La Corée du Nord a tiré, samedi 7 mai, un missile mer-sol balistique stratégique (MSBS), a annoncé l’état-major de l’armée sud-coréenne, quelques heures après la mise en garde des Etats-Unis sur la possibilité d’une reprise des essais nucléaires par Pyongyang.

« Nos militaires ont détecté vers 14 h 07 [7 h 07, heure de Paris] qu’un missile balistique de courte portée présumé être un MSBS a été tiré au large de [la ville portuaire de] Sinpo », à l’est de la Corée du Nord, a déclaré l’état-major de l’armée sud-coréenne dans un communiqué.

Ce tir est la quinzième démonstration de force de Pyongyang depuis le début de l’année. Malgré les sévères sanctions internationales ayant trait à son programme d’armement, la Corée du Nord a fortement intensifié ses essais et a rejeté tout appel au dialogue des Etats-Unis. Il a notamment tiré, à la fin de mars, un missile intercontinental. Autant de « provocations » dénoncées par Washington.
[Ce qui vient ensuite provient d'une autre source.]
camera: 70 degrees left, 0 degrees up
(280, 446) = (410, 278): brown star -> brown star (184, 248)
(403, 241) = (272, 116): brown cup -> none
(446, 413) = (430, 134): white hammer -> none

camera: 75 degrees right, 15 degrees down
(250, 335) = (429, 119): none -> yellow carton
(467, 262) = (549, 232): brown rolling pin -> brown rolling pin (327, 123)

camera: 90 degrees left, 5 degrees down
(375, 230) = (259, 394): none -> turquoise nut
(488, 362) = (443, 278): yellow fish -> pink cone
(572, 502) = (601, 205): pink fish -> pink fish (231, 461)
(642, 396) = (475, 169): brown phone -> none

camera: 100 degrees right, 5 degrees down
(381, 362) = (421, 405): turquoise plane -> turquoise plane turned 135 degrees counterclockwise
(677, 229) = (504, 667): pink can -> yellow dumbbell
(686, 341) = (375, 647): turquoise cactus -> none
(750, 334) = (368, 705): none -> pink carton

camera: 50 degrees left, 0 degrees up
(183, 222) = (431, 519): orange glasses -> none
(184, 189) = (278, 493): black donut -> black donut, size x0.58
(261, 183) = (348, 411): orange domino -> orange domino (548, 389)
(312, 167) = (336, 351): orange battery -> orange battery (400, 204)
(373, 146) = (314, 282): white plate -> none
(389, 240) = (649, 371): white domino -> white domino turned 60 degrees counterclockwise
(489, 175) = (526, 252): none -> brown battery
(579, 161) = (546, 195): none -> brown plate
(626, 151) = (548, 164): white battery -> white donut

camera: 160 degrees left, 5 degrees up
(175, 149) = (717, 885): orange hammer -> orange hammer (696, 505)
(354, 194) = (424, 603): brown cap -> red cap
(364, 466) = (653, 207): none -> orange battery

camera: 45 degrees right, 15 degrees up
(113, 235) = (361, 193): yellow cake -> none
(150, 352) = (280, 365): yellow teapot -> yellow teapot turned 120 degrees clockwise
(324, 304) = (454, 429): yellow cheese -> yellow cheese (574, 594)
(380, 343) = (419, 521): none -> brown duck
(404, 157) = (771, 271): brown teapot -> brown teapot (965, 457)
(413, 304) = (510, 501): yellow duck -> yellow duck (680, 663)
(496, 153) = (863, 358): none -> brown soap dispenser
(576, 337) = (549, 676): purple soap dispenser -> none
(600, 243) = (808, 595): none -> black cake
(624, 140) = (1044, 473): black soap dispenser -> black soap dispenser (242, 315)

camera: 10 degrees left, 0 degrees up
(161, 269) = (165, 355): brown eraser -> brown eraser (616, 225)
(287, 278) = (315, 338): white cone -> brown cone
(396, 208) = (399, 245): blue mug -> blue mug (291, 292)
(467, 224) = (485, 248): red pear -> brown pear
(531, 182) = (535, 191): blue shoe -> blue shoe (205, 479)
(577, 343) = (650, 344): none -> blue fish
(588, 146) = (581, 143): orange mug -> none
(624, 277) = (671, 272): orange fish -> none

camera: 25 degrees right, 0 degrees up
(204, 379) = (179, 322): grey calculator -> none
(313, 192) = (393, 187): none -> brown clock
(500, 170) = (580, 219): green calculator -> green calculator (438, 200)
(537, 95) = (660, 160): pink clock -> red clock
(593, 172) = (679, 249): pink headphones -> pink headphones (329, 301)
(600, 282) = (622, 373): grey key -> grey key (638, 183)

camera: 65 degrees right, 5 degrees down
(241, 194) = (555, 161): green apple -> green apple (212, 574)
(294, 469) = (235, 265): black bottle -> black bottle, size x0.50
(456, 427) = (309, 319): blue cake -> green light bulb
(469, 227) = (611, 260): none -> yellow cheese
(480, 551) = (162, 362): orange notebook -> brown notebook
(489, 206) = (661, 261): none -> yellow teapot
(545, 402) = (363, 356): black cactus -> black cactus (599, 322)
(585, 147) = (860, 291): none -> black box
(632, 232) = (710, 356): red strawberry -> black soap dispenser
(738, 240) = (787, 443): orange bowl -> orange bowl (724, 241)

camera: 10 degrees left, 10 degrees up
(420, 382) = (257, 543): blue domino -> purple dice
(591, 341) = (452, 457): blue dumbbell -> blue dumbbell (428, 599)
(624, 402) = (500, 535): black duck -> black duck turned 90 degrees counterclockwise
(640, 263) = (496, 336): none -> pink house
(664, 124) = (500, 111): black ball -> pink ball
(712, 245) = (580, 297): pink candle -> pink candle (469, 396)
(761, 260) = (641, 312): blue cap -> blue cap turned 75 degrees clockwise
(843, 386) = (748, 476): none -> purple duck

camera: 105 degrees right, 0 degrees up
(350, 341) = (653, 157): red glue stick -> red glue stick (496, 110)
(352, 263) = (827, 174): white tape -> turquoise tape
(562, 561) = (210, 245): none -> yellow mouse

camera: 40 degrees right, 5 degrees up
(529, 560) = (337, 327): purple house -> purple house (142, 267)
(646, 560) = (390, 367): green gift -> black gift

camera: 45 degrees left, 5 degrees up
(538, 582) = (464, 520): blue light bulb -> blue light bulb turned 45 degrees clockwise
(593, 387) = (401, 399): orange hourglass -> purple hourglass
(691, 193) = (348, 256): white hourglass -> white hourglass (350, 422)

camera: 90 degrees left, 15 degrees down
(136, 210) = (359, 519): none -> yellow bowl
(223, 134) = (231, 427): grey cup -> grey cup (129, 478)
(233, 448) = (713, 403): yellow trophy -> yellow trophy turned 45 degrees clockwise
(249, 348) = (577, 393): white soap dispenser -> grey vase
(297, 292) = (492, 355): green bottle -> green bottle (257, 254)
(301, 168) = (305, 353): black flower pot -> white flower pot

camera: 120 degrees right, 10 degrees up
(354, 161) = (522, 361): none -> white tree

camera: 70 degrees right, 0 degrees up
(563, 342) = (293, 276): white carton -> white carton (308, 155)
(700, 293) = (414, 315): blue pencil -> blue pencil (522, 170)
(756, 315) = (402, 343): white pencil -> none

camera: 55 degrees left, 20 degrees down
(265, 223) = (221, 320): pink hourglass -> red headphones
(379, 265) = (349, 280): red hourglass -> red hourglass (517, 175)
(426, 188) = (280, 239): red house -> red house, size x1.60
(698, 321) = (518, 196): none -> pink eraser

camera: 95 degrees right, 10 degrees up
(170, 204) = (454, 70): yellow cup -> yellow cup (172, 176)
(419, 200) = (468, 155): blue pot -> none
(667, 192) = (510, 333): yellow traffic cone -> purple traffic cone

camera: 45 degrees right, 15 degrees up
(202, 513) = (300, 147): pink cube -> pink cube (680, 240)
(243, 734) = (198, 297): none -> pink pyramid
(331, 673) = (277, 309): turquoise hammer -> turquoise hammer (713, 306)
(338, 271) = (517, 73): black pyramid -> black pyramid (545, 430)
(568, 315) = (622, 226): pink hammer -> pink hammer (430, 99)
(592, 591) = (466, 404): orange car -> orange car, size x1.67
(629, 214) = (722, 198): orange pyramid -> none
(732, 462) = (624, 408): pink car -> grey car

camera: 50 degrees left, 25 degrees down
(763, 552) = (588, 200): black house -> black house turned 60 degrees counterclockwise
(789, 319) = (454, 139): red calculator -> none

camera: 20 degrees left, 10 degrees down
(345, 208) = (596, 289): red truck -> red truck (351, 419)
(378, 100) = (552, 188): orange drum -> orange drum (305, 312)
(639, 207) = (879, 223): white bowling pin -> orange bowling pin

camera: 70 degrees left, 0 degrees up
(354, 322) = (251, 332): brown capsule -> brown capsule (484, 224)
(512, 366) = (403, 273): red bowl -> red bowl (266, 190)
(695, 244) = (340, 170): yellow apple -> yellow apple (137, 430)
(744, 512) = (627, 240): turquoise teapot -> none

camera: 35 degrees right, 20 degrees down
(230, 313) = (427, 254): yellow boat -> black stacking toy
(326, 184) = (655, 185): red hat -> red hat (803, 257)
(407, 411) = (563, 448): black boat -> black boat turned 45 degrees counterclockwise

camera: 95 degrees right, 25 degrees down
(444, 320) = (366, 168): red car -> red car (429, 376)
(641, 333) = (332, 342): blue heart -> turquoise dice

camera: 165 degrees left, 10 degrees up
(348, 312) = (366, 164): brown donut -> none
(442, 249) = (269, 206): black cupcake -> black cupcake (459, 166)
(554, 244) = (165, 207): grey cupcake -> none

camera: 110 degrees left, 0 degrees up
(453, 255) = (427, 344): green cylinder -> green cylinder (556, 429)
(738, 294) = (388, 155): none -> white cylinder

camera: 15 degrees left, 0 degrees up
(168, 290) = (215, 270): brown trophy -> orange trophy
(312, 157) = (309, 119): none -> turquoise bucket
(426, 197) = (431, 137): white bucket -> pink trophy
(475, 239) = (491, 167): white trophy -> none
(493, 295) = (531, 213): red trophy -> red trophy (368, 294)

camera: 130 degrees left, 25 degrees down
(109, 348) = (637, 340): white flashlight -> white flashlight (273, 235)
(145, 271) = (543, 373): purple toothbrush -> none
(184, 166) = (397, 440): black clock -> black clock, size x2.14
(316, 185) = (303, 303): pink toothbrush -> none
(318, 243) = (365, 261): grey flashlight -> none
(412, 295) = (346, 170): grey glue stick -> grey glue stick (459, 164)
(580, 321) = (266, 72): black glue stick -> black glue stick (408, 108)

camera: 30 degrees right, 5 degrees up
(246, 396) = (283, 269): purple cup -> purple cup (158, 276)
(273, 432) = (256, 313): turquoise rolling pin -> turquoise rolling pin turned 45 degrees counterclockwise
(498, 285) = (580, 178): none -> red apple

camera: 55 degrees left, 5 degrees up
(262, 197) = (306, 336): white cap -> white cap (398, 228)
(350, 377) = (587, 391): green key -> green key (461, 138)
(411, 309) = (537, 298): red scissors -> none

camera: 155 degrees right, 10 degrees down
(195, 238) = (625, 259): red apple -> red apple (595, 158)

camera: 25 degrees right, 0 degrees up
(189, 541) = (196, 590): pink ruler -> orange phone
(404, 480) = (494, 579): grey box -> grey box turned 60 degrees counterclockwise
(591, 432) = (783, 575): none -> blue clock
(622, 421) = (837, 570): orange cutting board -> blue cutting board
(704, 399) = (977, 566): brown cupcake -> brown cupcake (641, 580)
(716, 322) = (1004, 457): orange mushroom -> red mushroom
Depuis 2017, le régime de Kim Jong-un avait cessé les tirs de missiles balistiques intercontinentaux et les essais nucléaires.

Initiative américaine restée lettre morte

Les Etats-Unis estiment que la Corée du Nord pourrait mener « ce mois-ci » son premier essai nucléaire depuis 2017 (son septième au total), a déclaré le département d’Etat américain, vendredi. « Cette analyse est cohérente avec les déclarations publiques récentes faites par la Corée du Nord elle-même », a dit une porte-parole de la diplomatie américaine, Jalina Porter, assurant que le gouvernement américain l’avait partagée avec ses alliés et allait « poursuivre une étroite coordination avec eux ».

L’imagerie satellite a montré récemment des signes d’une nouvelle activité nucléaire dans un tunnel du site de Punggye-ri. Selon la Corée du Nord, ce site a été démoli en 2018 avant un sommet historique entre Kim Jong-un et le président américain de l’époque, Donald Trump, qui avait marqué le début d’une phase de dialogue qui, depuis, a fait long feu. L’actuel président des Etats-Unis, Joe Biden, s’est dit prêt à renouer le dialogue pour discuter d’une dénucléarisation du pays reclus, mais cette initiative est restée lettre morte depuis son arrivée à la Maison Blanche, au début de 2021.

En outre, ce nouveau tir intervient avant l’entrée en fonctions, mardi, du nouveau président sud-coréen, le conservateur Yoon Seok-youl, favorable au rapport de force avec le Nord.